Some books were really hard work, others were a bit of a dance and a few we put aside without reading. Some books have given us an ‘aha’ moment or a brilliant thought, and you will find statements about them below:
Martin Kornberger: Strategies for Distributed and Collective Action: Connecting the Dots
My grandfather has already told me the story of the 18th camel, which can be found right in the intro. And so I pick up the book with a happy smile on my face. However, the light-heartedness disappears very quickly. It is a very thorough, scientific book. It brings forth new ways of thinking that can help us ‘understand forms of open, networked and plural organisation of collaboration’. A book that evokes new thoughts and inspires thinking and creating in new directions.
Pascal Mercier: Perlmann‘s Silence
It is a dark, tough book. And yet it is a brilliant description of human abysses and the total overload of dealing with supposed expectations.
Philip Perlmann is a renowned professor of linguistics who meets up with other linguists in Italy. The highlight of this conference is supposed to be his lecture. Unfortunately, he has nothing more to say to the world. His inner struggles are described in minute detail and how he almost loses his over what he sees as a hopeless situation.
Sabine Kügler: Ich schwimme nicht mehr da, wo die Krokodile sind (I no longer swim where the crocodiles are)

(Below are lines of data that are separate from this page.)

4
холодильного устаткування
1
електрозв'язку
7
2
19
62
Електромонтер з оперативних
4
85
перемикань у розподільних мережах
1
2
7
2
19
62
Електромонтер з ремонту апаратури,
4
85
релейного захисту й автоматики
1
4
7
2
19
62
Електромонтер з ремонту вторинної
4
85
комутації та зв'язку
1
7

For our holiday in Vanuatu, I wanted to find out more about the local culture and, above all, about the way of life and way of thinking of the traditional tribes. Through a radio interview with Sabine Kügler, I came across her book and her descriptions of her time in Papua New Guinea and the Solomon Islands. And so the book introduces us to a way of life unknown to many in the western world. In addition to the many fascinating descriptions of the jungle and its inhabitants, I find the way Kügler describes the training of her senses extremely impressive. It’s unbelievable what is possible and how different our ‘training’ looks.
No English edition
Another book form Sabine Kügler available in English: Child of the Jungle: The True Story of a Girl Caught Between Two Worlds
Thomas Piketty: Capital in the Twenty-First Century
It was really hard work, and I made a plan right from the start to finish the nearly 1,300 pages in a reasonable amount of time.
And it was only possible because it’s a great book. It dispels the idea that inequality is a natural reality. On the contrary, it shows how inequality is ‘logically’ explained again and again. The world-historical stocktaking leads to a ‘bold design of a new and just economic system’. I am enthusiastic about people like Piketty who show that fairer systems are possible.

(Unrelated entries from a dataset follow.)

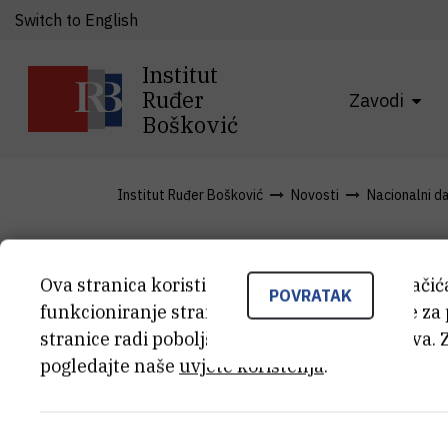
Switch to English
Institut
Ruđer
Zavodi
Bošković
Institut Ruđer Bošković
Novosti
Nacionalni d
Agenda
Ova stranica koristi kolačiće. Neki od tih kolači
POVRATAK
funkcioniranje stranice, dok se drugi koriste za
stranice radi poboljšanja korisničkog iskustva. 
pogledajte naše
uvjete korištenja
.
Agenda
(375,9 kB)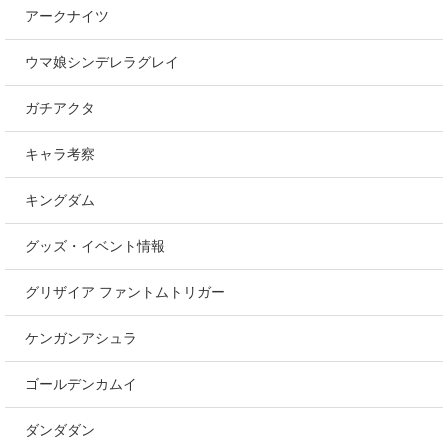
アークナイツ
ウマ娘シンデレラグレイ
ガチアクタ
キャラ考察
キングダム
グッズ・イベント情報
グリザイア ファントムトリガー
ケンガンアシュラ
ゴールデンカムイ
ダンダダン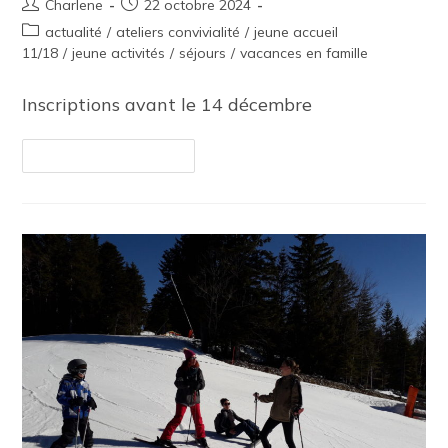
Charlene
22 octobre 2024
actualité
/
ateliers convivialité
/
jeune accueil
11/18
/
jeune activités
/
séjours
/
vacances en famille
Inscriptions avant le 14 décembre
Continuer La Lecture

Jason Hickel: Less is More, How Degrowth Will Save the World
A very attentive and critical participant in a workshop recommended this book to me. Knowing that it is quite controversial, I set out to read it. I can well understand that this book attracts many critics. At the same time, it is another valuable contribution to the rethinking of a a post-capitalist and balanced economic world. Or how the economy, society and the environment can achieve a balance without being based on the maxim of growth. A revolution in thinking, consistently thought through, historically grounded and undoubtedly material for in-depth, evening-long discussions.
Liane Moriarty: Here one Moment
Would you like to know when and why you’re going to die? Cherry, a 60-plus-year-old passenger and alleged clairvoyant, is on a flight from Hobart to Sydney. She doesn’t ask this question — she tells all her fellow passengers the date and reason for their death without being asked — and she doesn’t stop at children either.

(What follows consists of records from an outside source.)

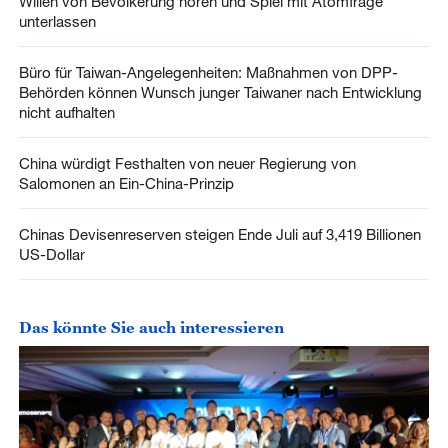
Willen von Bevölkerung hören und Spiel mit Atomfrage
unterlassen
Büro für Taiwan-Angelegenheiten: Maßnahmen von DPP-
Behörden können Wunsch junger Taiwaner nach Entwicklung
nicht aufhalten
China würdigt Festhalten von neuer Regierung von
Salomonen an Ein-China-Prinzip
Chinas Devisenreserven steigen Ende Juli auf 3,419 Billionen
US-Dollar
Das könnte Sie auch interessieren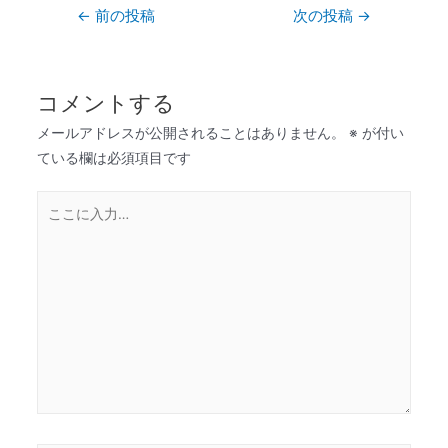
←
前の投稿
次の投稿
→
コメントする
メールアドレスが公開されることはありません。
※
が付い
ている欄は必須項目です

What would it do to you if a stranger told you, unsolicited, that you would die within a year from an accident at work? Or that you would die of a heart attack when you were over 90? Would you believe it? Behave differently than before? Moriarty describes a seemingly unreal confrontation with the irrevocable realities of life in a bizarrely suspenseful and deeply human way, confronting and empathetic at the same time. For me, it was just the right book to mark my own milestone birthday.
Ulrich Schnabel: Zusammen: Wie wir mit Gemeinsinn globale Krisen bewältigen (Together: How we overcome global crises with a sense of community)
Public spirit is at the heart of this book. It is about strengthening solidarity without giving up individuality. It shows what community action depends on and how much structures promote courageous behaviour or not. The author underlines his thoughts with practical, concrete examples.
For me, this is a book that encourages healthy economic behaviour and reads like a sociable novel.